• U.S.

Miracles in Minneapolis

3 minute read
TIME

It was mid-October off Guadalcanal. The Jap cruiser wheeled and turned like a crazed whale. On the pursuing U.S. destroyer Duncan nimble fingers adjusted a torpedo director, sent a tin fish on its way. Smoke and water geysered up. The Jap shuddered, rotted over, started towards the bottom.

The maker of that Jap-killing torpedo director was no oldtime munitions outfit, no veteran precision manufacturer, no war-wise Naval ordnance plant. It was energetic, ingenious General Mills Inc., which before the war was a peaceful flour miller (Gold Medal, Bisquick, Wheaties). But last week General Mills was running a huge Naval fire control plant, was hard at work turning out complicated gunsights, torpedo directors, smoke-screen gadgets, telescope and periscope prisms.

The Invitation. General Mills got into war work half by choice, half by invitation. The first war orders came naturally—dried eggs for Lend-Lease, precooked breakfast food and vitamin preparations for the Army, oat flour for paratroopers’ basic rations. Then General Mills thought of its small, efficient manufacturing division (food-packaging machinery, milling equipment), decided to get a few machine-made orders. The first job was making plungers for ammunition hoists. Then General Mills got a prism order, ran it off in record time by perfecting a device to grind 54 prisms simultaneously. With this greyhound start, the company decided to bid on bigger & tougher things.

Then & there General Mills planked down $1,000,000 for an abandoned two-block plant in Minneapolis, enough precision machinery to fill it and more headaches than the company had in 80 years of flour-milling. Sample: huge, 20-ft. high, 800-part Naval gunsights (parts must be machined to within 1/10,000 of an inch), which are perhaps the most complex type of Naval ordnance in production. General Mills upped its engineering-inventing staff from five to 100, increased ordnance employment from 50 to 1,500—and listened carefully to Navy advice.

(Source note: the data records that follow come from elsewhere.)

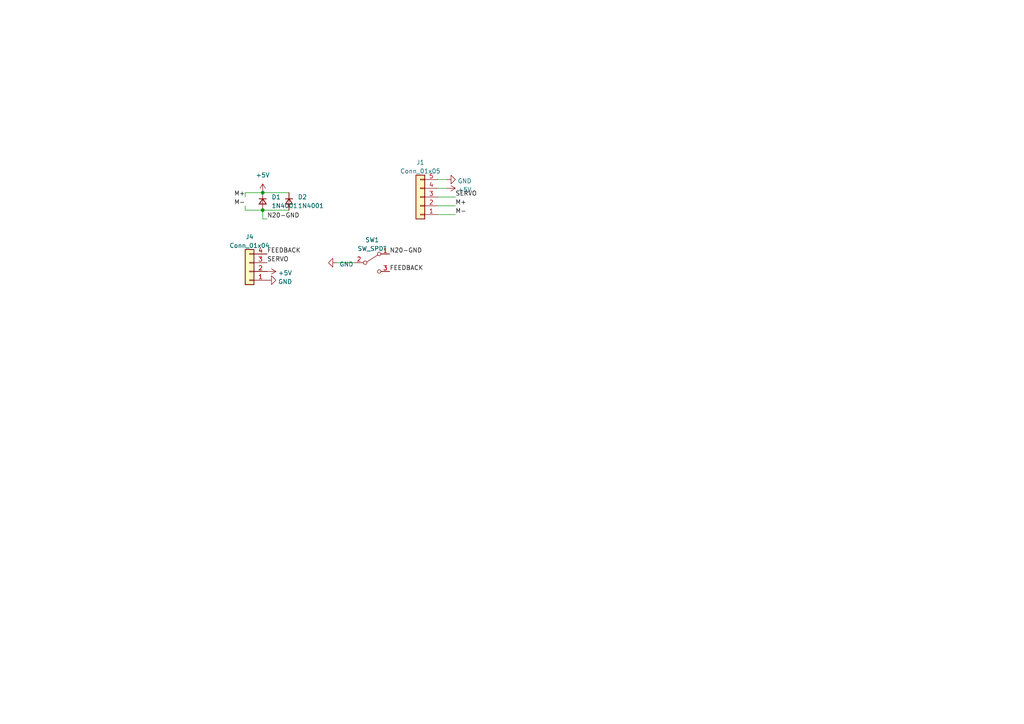
<source format=kicad_sch>
(kicad_sch (version 20211123) (generator eeschema)

  (uuid e63e39d7-6ac0-4ffd-8aa3-1841a4541b55)

  (paper "A4")

  

  (junction (at 76.2 60.96) (diameter 0) (color 0 0 0 0)
    (uuid 5813fdba-199e-4888-8fae-afc03e88a3c9)
  )
  (junction (at 76.2 55.88) (diameter 0) (color 0 0 0 0)
    (uuid d3380d06-7627-4e69-89e0-4b21e649de24)
  )

  (wire (pts (xy 127 57.15) (xy 132.08 57.15))
    (stroke (width 0) (type default) (color 0 0 0 0))
    (uuid 02e041e9-4175-4423-9da4-7219b0b2e998)
  )
  (wire (pts (xy 71.12 59.69) (xy 71.12 60.96))
    (stroke (width 0) (type default) (color 0 0 0 0))
    (uuid 18faa4c9-cc54-4d9f-b634-641f9d3c8724)
  )
  (wire (pts (xy 71.12 60.96) (xy 76.2 60.96))
    (stroke (width 0) (type default) (color 0 0 0 0))
    (uuid 47b6ec71-5fa7-4bbd-92e3-4d043863c257)
  )
  (wire (pts (xy 76.2 60.96) (xy 83.82 60.96))
    (stroke (width 0) (type default) (color 0 0 0 0))
    (uuid 55b47b02-ec49-4c74-b793-685fc7a372d5)
  )
  (wire (pts (xy 127 54.61) (xy 129.54 54.61))
    (stroke (width 0) (type default) (color 0 0 0 0))
    (uuid 595894af-d3ee-44ce-9426-ad4fe107fb84)
  )
  (wire (pts (xy 97.79 76.2) (xy 102.87 76.2))
    (stroke (width 0) (type default) (color 0 0 0 0))
    (uuid 5ecaef38-f0c8-44c6-960d-343e5afa1a31)
  )
  (wire (pts (xy 76.2 60.96) (xy 76.2 63.5))
    (stroke (width 0) (type default) (color 0 0 0 0))
    (uuid 69b99c47-3f15-47b4-b54c-4f915ec39a49)
  )
  (wire (pts (xy 127 52.07) (xy 129.54 52.07))
    (stroke (width 0) (type default) (color 0 0 0 0))
    (uuid 6df43bcb-3707-4b3b-b0eb-fdd0a9d4b789)
  )
  (wire (pts (xy 76.2 63.5) (xy 77.47 63.5))
    (stroke (width 0) (type default) (color 0 0 0 0))
    (uuid 7488773d-bec8-4343-942c-f4b6e1b00beb)
  )
  (wire (pts (xy 76.2 55.88) (xy 83.82 55.88))
    (stroke (width 0) (type default) (color 0 0 0 0))
    (uuid 9062ec27-eb33-423c-9be5-7729e700c187)
  )
  (wire (pts (xy 76.2 55.88) (xy 71.12 55.88))
    (stroke (width 0) (type default) (color 0 0 0 0))
    (uuid 95e41869-dc4b-402e-8072-b4c77715c31d)
  )
  (wire (pts (xy 71.12 55.88) (xy 71.12 57.15))
    (stroke (width 0) (type default) (color 0 0 0 0))
    (uuid 9c9ac869-3baa-436d-bf2d-d78d4224b183)
  )
  (wire (pts (xy 127 62.23) (xy 132.08 62.23))
    (stroke (width 0) (type default) (color 0 0 0 0))
    (uuid a8125244-57da-4cbe-87b4-0a82f5490e50)
  )
  (wire (pts (xy 127 59.69) (xy 132.08 59.69))
    (stroke (width 0) (type default) (color 0 0 0 0))
    (uuid e9cb8429-fa52-485e-bfdc-5c0c892b7fef)
  )

  (label "M-" (at 132.08 62.23 0)
    (effects (font (size 1.27 1.27)) (justify left bottom))
    (uuid 18fe5df0-de24-4b85-9d27-8484028ab4ff)
  )
  (label "M-" (at 71.12 59.69 180)
    (effects (font (size 1.27 1.27)) (justify right bottom))
    (uuid 3a677625-92fb-46b8-87f4-9e0e7979b0f1)
  )
  (label "M+" (at 71.12 57.15 180)
    (effects (font (size 1.27 1.27)) (justify right bottom))
    (uuid 511773eb-72e7-41d7-b289-4d95fd8f3f12)
  )
  (label "M+" (at 132.08 59.69 0)
    (effects (font (size 1.27 1.27)) (justify left bottom))
    (uuid 650734b7-63d9-4fb5-a15c-b276f4797311)
  )
  (label "SERVO" (at 77.47 76.2 0)
    (effects (font (size 1.27 1.27)) (justify left bottom))
    (uuid 6dfbe98d-8b8b-4f69-948b-531a970023c6)
  )
  (label "N20-GND" (at 113.03 73.66 0)
    (effects (font (size 1.27 1.27)) (justify left bottom))
    (uuid 70d79336-e3c3-44ad-a942-63be4d507f6c)
  )
  (label "N20-GND" (at 77.47 63.5 0)
    (effects (font (size 1.27 1.27)) (justify left bottom))
    (uuid bbf09e6a-bd56-4b91-b25d-d302cdf412e2)
  )
  (label "SERVO" (at 132.08 57.15 0)
    (effects (font (size 1.27 1.27)) (justify left bottom))
    (uuid c043e8dd-332c-4581-9020-dad9991dc77d)
  )
  (label "FEEDBACK" (at 113.03 78.74 0)
    (effects (font (size 1.27 1.27)) (justify left bottom))
    (uuid e0dafbf1-2da0-4d55-9a41-0f53f25aedcd)
  )
  (label "FEEDBACK" (at 77.47 73.66 0)
    (effects (font (size 1.27 1.27)) (justify left bottom))
    (uuid ed8920b7-082b-4a55-ad9a-0a97245e133f)
  )

  (symbol (lib_id "Connector_Generic:Conn_01x05") (at 121.92 57.15 180) (unit 1)
    (in_bom yes) (on_board yes) (fields_autoplaced)
    (uuid 1b7d61ee-641d-4a9d-8c2e-613466575579)
    (property "Reference" "J1" (id 0) (at 121.92 47.1002 0))
    (property "Value" "Conn_01x05" (id 1) (at 121.92 49.6371 0))
    (property "Footprint" "PinsClean:PinSocket_1x05_P2.54mm_Vertical_Clean_Locking" (id 2) (at 121.92 57.15 0)
      (effects (font (size 1.27 1.27)) hide)
    )
    (property "Datasheet" "~" (id 3) (at 121.92 57.15 0)
      (effects (font (size 1.27 1.27)) hide)
    )
    (pin "1" (uuid 796e00c4-68ab-4be2-92d4-508c0bd545b9))
    (pin "2" (uuid 8b8662d7-fd97-4420-baa3-87edc3cfb2fe))
    (pin "3" (uuid fb4dca04-73b3-4f4f-a8ee-5940d102c66d))
    (pin "4" (uuid 2d0fff56-3e9c-4cb7-a799-e0d90ff3693d))
    (pin "5" (uuid 04e314c5-f959-4b49-beb4-623f927ae141))
  )

  (symbol (lib_id "power:+5V") (at 77.47 78.74 270) (unit 1)
    (in_bom yes) (on_board yes) (fields_autoplaced)
    (uuid 24bc0baa-7c2a-4603-a82b-c31188513b34)
    (property "Reference" "#PWR0101" (id 0) (at 73.66 78.74 0)
      (effects (font (size 1.27 1.27)) hide)
    )
    (property "Value" "+5V" (id 1) (at 80.645 79.1738 90)
      (effects (font (size 1.27 1.27)) (justify left))
    )
    (property "Footprint" "" (id 2) (at 77.47 78.74 0)
      (effects (font (size 1.27 1.27)) hide)
    )
    (property "Datasheet" "" (id 3) (at 77.47 78.74 0)
      (effects (font (size 1.27 1.27)) hide)
    )
    (pin "1" (uuid fb8a6955-e87d-4b39-87a7-774559eb0674))
  )

  (symbol (lib_id "Switch:SW_SPDT") (at 107.95 76.2 0) (unit 1)
    (in_bom yes) (on_board yes) (fields_autoplaced)
    (uuid 2d6fe92b-38ca-444d-9e20-8caaab1e664d)
    (property "Reference" "SW1" (id 0) (at 107.95 69.5792 0))
    (property "Value" "SW_SPDT" (id 1) (at 107.95 72.1161 0))
    (property "Footprint" "Microswitch:Microswitch" (id 2) (at 107.95 76.2 0)
      (effects (font (size 1.27 1.27)) hide)
    )
    (property "Datasheet" "~" (id 3) (at 107.95 76.2 0)
      (effects (font (size 1.27 1.27)) hide)
    )
    (pin "1" (uuid 3527b791-2ccd-4e9e-b203-d99fd94a25cb))
    (pin "2" (uuid bb3261fc-d185-45d7-a2b9-279323372ab9))
    (pin "3" (uuid 407ac9cd-0591-43c1-aed9-fe948a48f72f))
  )

  (symbol (lib_id "Device:D_Small") (at 76.2 58.42 270) (unit 1)
    (in_bom yes) (on_board yes) (fields_autoplaced)
    (uuid 3cdf610a-32e6-471c-ab65-2014c642278e)
    (property "Reference" "D1" (id 0) (at 78.74 57.1499 90)
      (effects (font (size 1.27 1.27)) (justify left))
    )
    (property "Value" "1N4001" (id 1) (at 78.74 59.6899 90)
      (effects (font (size 1.27 1.27)) (justify left))
    )
    (property "Footprint" "Diode_SMD:D_SMA-SMB_Universal_Handsoldering" (id 2) (at 76.2 58.42 90)
      (effects (font (size 1.27 1.27)) hide)
    )
    (property "Datasheet" "~" (id 3) (at 76.2 58.42 90)
      (effects (font (size 1.27 1.27)) hide)
    )
    (pin "1" (uuid 58e5bb6f-fb0e-4254-b906-be6581938051))
    (pin "2" (uuid f783c60c-282d-49e1-813d-bd5a87a75998))
  )

  (symbol (lib_id "power:GND") (at 77.47 81.28 90) (unit 1)
    (in_bom yes) (on_board yes) (fields_autoplaced)
    (uuid 4ec60f4e-6895-43a2-9496-9b71549ce6b0)
    (property "Reference" "#PWR0102" (id 0) (at 83.82 81.28 0)
      (effects (font (size 1.27 1.27)) hide)
    )
    (property "Value" "GND" (id 1) (at 80.645 81.7138 90)
      (effects (font (size 1.27 1.27)) (justify right))
    )
    (property "Footprint" "" (id 2) (at 77.47 81.28 0)
      (effects (font (size 1.27 1.27)) hide)
    )
    (property "Datasheet" "" (id 3) (at 77.47 81.28 0)
      (effects (font (size 1.27 1.27)) hide)
    )
    (pin "1" (uuid d51e4c1e-4d5f-491b-91a9-558618af61b0))
  )

  (symbol (lib_id "power:GND") (at 97.79 76.2 270) (unit 1)
    (in_bom yes) (on_board yes) (fields_autoplaced)
    (uuid 92a9215a-a0fe-478b-9fe0-2604c382eb26)
    (property "Reference" "#PWR0103" (id 0) (at 91.44 76.2 0)
      (effects (font (size 1.27 1.27)) hide)
    )
    (property "Value" "GND" (id 1) (at 98.425 76.6338 90)
      (effects (font (size 1.27 1.27)) (justify left))
    )
    (property "Footprint" "" (id 2) (at 97.79 76.2 0)
      (effects (font (size 1.27 1.27)) hide)
    )
    (property "Datasheet" "" (id 3) (at 97.79 76.2 0)
      (effects (font (size 1.27 1.27)) hide)
    )
    (pin "1" (uuid 4dc9ab1e-a5a4-470f-8e22-44f355e3392c))
  )

  (symbol (lib_id "Device:D_Small") (at 83.82 58.42 270) (unit 1)
    (in_bom yes) (on_board yes) (fields_autoplaced)
    (uuid afed1c1b-60db-46a2-bdd9-90fa02d3f2be)
    (property "Reference" "D2" (id 0) (at 86.36 57.1499 90)
      (effects (font (size 1.27 1.27)) (justify left))
    )
    (property "Value" "1N4001" (id 1) (at 86.36 59.6899 90)
      (effects (font (size 1.27 1.27)) (justify left))
    )
    (property "Footprint" "Diode_THT:D_A-405_P7.62mm_Horizontal" (id 2) (at 83.82 58.42 90)
      (effects (font (size 1.27 1.27)) hide)
    )
    (property "Datasheet" "~" (id 3) (at 83.82 58.42 90)
      (effects (font (size 1.27 1.27)) hide)
    )
    (pin "1" (uuid 86f12c34-143e-4525-a6b6-2c44526736d8))
    (pin "2" (uuid a650be49-f70f-4d5a-abd2-d27bdefcbd4c))
  )

  (symbol (lib_id "power:GND") (at 129.54 52.07 90) (unit 1)
    (in_bom yes) (on_board yes) (fields_autoplaced)
    (uuid c51f6222-0566-4c03-ab92-c595e2e88fc6)
    (property "Reference" "#PWR05" (id 0) (at 135.89 52.07 0)
      (effects (font (size 1.27 1.27)) hide)
    )
    (property "Value" "GND" (id 1) (at 132.715 52.5038 90)
      (effects (font (size 1.27 1.27)) (justify right))
    )
    (property "Footprint" "" (id 2) (at 129.54 52.07 0)
      (effects (font (size 1.27 1.27)) hide)
    )
    (property "Datasheet" "" (id 3) (at 129.54 52.07 0)
      (effects (font (size 1.27 1.27)) hide)
    )
    (pin "1" (uuid 84991494-8cd4-45da-90fc-16462820d4da))
  )

  (symbol (lib_id "Connector_Generic:Conn_01x04") (at 72.39 78.74 180) (unit 1)
    (in_bom yes) (on_board yes) (fields_autoplaced)
    (uuid d9ee1fe3-f4cc-400f-a098-2e3dbb609d4a)
    (property "Reference" "J4" (id 0) (at 72.39 68.6902 0))
    (property "Value" "Conn_01x04" (id 1) (at 72.39 71.2271 0))
    (property "Footprint" "PinsClean:PinSocket_1x04_P2.54mm_Vertical_Clean" (id 2) (at 72.39 78.74 0)
      (effects (font (size 1.27 1.27)) hide)
    )
    (property "Datasheet" "~" (id 3) (at 72.39 78.74 0)
      (effects (font (size 1.27 1.27)) hide)
    )
    (pin "1" (uuid 205e2c43-f6be-430e-8129-b99955a83e14))
    (pin "2" (uuid 0aa0bdf3-0698-49c3-9e87-6d8c91e56dcb))
    (pin "3" (uuid 8a278e73-9591-4a40-a8f4-0e3c1092849c))
    (pin "4" (uuid fd8956c1-9cac-4b40-8e1d-83c6e407c344))
  )

  (symbol (lib_id "power:+5V") (at 76.2 55.88 0) (unit 1)
    (in_bom yes) (on_board yes) (fields_autoplaced)
    (uuid eed77123-2b36-4827-8cd3-805e7bf5e501)
    (property "Reference" "#PWR03" (id 0) (at 76.2 59.69 0)
      (effects (font (size 1.27 1.27)) hide)
    )
    (property "Value" "+5V" (id 1) (at 76.2 50.8 0))
    (property "Footprint" "" (id 2) (at 76.2 55.88 0)
      (effects (font (size 1.27 1.27)) hide)
    )
    (property "Datasheet" "" (id 3) (at 76.2 55.88 0)
      (effects (font (size 1.27 1.27)) hide)
    )
    (pin "1" (uuid 0c46af98-855d-4ce0-aa47-c9d37114d6f9))
  )

  (symbol (lib_id "power:+5V") (at 129.54 54.61 270) (unit 1)
    (in_bom yes) (on_board yes) (fields_autoplaced)
    (uuid ff7b02d9-5857-4999-bda5-343888779820)
    (property "Reference" "#PWR04" (id 0) (at 125.73 54.61 0)
      (effects (font (size 1.27 1.27)) hide)
    )
    (property "Value" "+5V" (id 1) (at 132.715 55.0438 90)
      (effects (font (size 1.27 1.27)) (justify left))
    )
    (property "Footprint" "" (id 2) (at 129.54 54.61 0)
      (effects (font (size 1.27 1.27)) hide)
    )
    (property "Datasheet" "" (id 3) (at 129.54 54.61 0)
      (effects (font (size 1.27 1.27)) hide)
    )
    (pin "1" (uuid ff05ec30-450a-428c-982e-3e98b6893373))
  )

  (sheet_instances
    (path "/" (page "1"))
  )

  (symbol_instances
    (path "/eed77123-2b36-4827-8cd3-805e7bf5e501"
      (reference "#PWR03") (unit 1) (value "+5V") (footprint "")
    )
    (path "/ff7b02d9-5857-4999-bda5-343888779820"
      (reference "#PWR04") (unit 1) (value "+5V") (footprint "")
    )
    (path "/c51f6222-0566-4c03-ab92-c595e2e88fc6"
      (reference "#PWR05") (unit 1) (value "GND") (footprint "")
    )
    (path "/24bc0baa-7c2a-4603-a82b-c31188513b34"
      (reference "#PWR0101") (unit 1) (value "+5V") (footprint "")
    )
    (path "/4ec60f4e-6895-43a2-9496-9b71549ce6b0"
      (reference "#PWR0102") (unit 1) (value "GND") (footprint "")
    )
    (path "/92a9215a-a0fe-478b-9fe0-2604c382eb26"
      (reference "#PWR0103") (unit 1) (value "GND") (footprint "")
    )
    (path "/3cdf610a-32e6-471c-ab65-2014c642278e"
      (reference "D1") (unit 1) (value "1N4001") (footprint "Diode_SMD:D_SMA-SMB_Universal_Handsoldering")
    )
    (path "/afed1c1b-60db-46a2-bdd9-90fa02d3f2be"
      (reference "D2") (unit 1) (value "1N4001") (footprint "Diode_THT:D_A-405_P7.62mm_Horizontal")
    )
    (path "/1b7d61ee-641d-4a9d-8c2e-613466575579"
      (reference "J1") (unit 1) (value "Conn_01x05") (footprint "PinsClean:PinSocket_1x05_P2.54mm_Vertical_Clean_Locking")
    )
    (path "/d9ee1fe3-f4cc-400f-a098-2e3dbb609d4a"
      (reference "J4") (unit 1) (value "Conn_01x04") (footprint "PinsClean:PinSocket_1x04_P2.54mm_Vertical_Clean")
    )
    (path "/2d6fe92b-38ca-444d-9e20-8caaab1e664d"
      (reference "SW1") (unit 1) (value "SW_SPDT") (footprint "Microswitch:Microswitch")
    )
  )
)

</source>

The Credit. Results came fast: a sharp cut in gunsight building time, praise from the Navy and millions of dollars in orders for torpedo directors (1,000 parts, superfine machining), gyroscopic contraptions to offset warship roll, other precision instruments. Meanwhile General Mills put at least one super-secret device into production behind locked and guarded doors —a gadget to smoke-screen an entire city in seconds.

For this fancy production record General Mills is modest, even refuses to say who gets the credit. But one man stands out—glad-handing Harry A. Bullis, who started to learn the flour business as a mill laborer, in 20 years was auditor, comptroller, secretary and executive vice-president. An amateur prophet, Orator Harry Bullis in May 1940 publicly predicted the U.S. would be at war sooner than expected, started pushing the world’s largest flour miller into munitions work long before any mill-sized war contracts were in sight. Fortnight ago General Mills directors gave Harry Bullis a well-earned reward: the president’s chair.